The RAF fighter boys boo and shout, somewhat jealous of the free-spending Yanks, but they are all in it together. There are no bare-knuckle fistfights tonight, but there have been a few before. Tomorrow they will launch ramrods over the Channel. They save their anger for the Germans. Tomorrow night, next week, next month, some who were in the bar tonight would not return, their smoky writing on the ceiling the only witness that they had been this way.
By the end of the war, the ceiling of the Eagle Pub would be covered deep in this graffiti of nights and years of heartbreak and sodden release—sooted in place by candles, burnt corks or Zippos, written in the hazy smoke of memory. The tradition of writing on the ceiling of The Eagle’s was started in 1940 by an English airman by the name of P.E. Turner, who wrote his name there. Following his lead, flyers and infantrymen would inscribe their units, groups, aircraft nicknames and airfield names for nearly ten years.
Back in the early 1980s, the meaning of the writings on the ceiling had long since drifted away as did the airmen—back to their homes. The strange numerals and letters looked to most like meaningless graffiti from another time. A former RAF technician named James Chainey decided to research the numbers and names and record them for posterity. Today, a list of all the names and numbers and their meanings is written and hung on the wall, so that visitors can come to understand.
This past week with my beloved Susan, I drank a Green King Ale and bellied up to a hearty plate of Bangers and Mash, sitting at the window of the RAF Bar of the Eagle. Next to us a young Canadian student was trying to impress a blonde from Australia, and tourists chattered loudly. I could not take my eyes off that ceiling, nor could I stop myself from sensing the ghosts, hearing the voices. Here I was where they had been, where they had left their marks. I knew that they were written here as a form of piss-posting, marking territory, elbowing for identity. Little did they know, nor probably care, that these marks would remain for nearly 70 years and perhaps for centuries. In Canada, they would have been removed for a remodeling, and the Eagle Pub would have become a soulless club—with a name like “e” (lower case intended) or “Live”. But in England, where just 70 years before, the skies above had filled with the thunder of a thousand-plane raid, where thousands of young men were sacrificed at the altar of freedom, the memory of those boys would never have been consigned to the landfill.
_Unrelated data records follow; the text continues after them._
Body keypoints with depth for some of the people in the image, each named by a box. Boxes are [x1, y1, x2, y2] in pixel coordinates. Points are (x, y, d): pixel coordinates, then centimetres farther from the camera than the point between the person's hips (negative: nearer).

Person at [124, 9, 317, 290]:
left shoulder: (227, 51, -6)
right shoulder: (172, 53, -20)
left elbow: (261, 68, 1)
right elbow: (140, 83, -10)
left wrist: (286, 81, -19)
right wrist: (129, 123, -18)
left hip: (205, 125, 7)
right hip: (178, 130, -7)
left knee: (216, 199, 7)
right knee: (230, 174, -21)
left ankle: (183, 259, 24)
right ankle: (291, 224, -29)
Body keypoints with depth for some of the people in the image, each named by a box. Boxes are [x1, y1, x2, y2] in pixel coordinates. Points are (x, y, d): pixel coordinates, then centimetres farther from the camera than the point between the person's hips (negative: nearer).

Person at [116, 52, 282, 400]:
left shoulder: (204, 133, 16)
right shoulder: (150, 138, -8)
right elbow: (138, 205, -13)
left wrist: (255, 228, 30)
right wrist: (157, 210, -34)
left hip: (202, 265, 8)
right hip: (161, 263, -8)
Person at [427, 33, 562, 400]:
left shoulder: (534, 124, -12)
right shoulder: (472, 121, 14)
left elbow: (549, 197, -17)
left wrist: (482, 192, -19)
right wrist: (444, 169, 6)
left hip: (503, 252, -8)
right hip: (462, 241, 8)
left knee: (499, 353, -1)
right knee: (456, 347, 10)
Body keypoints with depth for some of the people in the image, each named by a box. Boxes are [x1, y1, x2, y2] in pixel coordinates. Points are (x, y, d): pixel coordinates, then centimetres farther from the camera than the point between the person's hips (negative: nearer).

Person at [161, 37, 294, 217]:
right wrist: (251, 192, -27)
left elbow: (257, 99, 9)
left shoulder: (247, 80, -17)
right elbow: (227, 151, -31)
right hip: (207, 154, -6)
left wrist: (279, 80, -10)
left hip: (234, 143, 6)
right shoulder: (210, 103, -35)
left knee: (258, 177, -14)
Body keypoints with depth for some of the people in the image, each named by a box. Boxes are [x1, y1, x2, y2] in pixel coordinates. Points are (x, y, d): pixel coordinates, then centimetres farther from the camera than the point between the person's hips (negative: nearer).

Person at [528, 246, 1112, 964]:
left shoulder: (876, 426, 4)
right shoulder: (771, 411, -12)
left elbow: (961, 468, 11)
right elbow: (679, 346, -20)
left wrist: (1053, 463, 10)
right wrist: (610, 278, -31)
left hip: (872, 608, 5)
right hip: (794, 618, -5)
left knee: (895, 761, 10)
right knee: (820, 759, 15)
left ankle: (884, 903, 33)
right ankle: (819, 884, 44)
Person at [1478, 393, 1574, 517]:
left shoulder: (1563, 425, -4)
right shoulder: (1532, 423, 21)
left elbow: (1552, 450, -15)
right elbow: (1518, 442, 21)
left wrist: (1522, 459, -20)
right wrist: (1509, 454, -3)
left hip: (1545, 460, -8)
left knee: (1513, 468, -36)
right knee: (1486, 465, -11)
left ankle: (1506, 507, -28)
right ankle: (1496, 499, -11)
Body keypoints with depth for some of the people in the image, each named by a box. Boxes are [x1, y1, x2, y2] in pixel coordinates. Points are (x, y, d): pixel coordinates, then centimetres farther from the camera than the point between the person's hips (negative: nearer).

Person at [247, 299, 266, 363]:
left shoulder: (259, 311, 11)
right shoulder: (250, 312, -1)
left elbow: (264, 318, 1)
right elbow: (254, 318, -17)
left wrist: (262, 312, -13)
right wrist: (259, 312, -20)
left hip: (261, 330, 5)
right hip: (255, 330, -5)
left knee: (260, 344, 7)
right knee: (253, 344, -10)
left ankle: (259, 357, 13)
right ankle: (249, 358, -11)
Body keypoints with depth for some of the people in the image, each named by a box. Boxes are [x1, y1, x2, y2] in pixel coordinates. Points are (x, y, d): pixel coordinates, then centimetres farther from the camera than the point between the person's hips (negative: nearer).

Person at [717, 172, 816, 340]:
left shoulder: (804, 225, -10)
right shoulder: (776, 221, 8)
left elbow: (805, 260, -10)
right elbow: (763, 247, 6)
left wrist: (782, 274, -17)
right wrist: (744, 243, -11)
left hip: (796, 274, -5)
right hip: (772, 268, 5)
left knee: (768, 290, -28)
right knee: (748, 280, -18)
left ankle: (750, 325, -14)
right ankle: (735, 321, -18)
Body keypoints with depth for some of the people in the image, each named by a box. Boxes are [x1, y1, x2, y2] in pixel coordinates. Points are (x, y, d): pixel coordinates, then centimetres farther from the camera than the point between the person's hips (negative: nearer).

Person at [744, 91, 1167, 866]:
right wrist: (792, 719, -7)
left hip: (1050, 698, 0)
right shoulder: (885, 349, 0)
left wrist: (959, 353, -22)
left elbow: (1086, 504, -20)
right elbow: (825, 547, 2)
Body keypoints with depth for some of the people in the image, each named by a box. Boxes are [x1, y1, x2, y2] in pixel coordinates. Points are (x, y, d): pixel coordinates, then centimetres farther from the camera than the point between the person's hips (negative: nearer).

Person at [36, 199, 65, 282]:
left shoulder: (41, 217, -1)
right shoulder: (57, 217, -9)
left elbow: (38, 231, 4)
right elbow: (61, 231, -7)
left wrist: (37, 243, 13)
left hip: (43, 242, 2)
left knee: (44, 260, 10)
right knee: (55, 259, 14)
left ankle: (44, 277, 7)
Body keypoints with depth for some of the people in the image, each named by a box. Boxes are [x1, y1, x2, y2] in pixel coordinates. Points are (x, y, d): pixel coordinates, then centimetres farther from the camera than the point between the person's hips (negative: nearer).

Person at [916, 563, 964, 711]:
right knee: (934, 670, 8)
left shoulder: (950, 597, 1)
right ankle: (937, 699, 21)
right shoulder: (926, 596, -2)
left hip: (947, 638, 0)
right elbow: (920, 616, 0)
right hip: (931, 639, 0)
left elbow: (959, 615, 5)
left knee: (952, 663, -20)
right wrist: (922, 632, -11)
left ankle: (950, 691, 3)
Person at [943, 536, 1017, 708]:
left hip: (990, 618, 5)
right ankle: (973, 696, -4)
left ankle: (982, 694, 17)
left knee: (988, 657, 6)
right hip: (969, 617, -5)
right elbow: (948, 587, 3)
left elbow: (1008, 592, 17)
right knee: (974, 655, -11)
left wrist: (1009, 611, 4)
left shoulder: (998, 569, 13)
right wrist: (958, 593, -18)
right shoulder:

Should you ever find yourself in Cambridgeshire, Suffolk, Norfolk or England for that matter, you must quaff an ale at The Eagle. Take the time to read the names and numbers, to hear the voices. For they are the voices of our fathers and our grandfathers. Some are the voices of young men who never lived long enough to be either.
As I left The Eagle, I looked down the lane to the RAF Bar, imagined pilots and navigators and gunners smoking outside, chatting up the “birds”. Out on Bene’t Street, I imagined I saw those boys in blue, backs to me, walking away, singing, arm in arm... fading into the darkness of a blacked-out night. The stone walls of the narrow streets resounding with their song. I could almost hear the echoing refrains of that wartime favourite of servicemen:
“Don’t sit under the apple tree with anyone else but me
Anyone else but me, anyone else but me, no, no, no
Don’t sit under the apple tree with anyone else but me
’Til I come marchin’ home”
Sadly, many of them did not come marching home.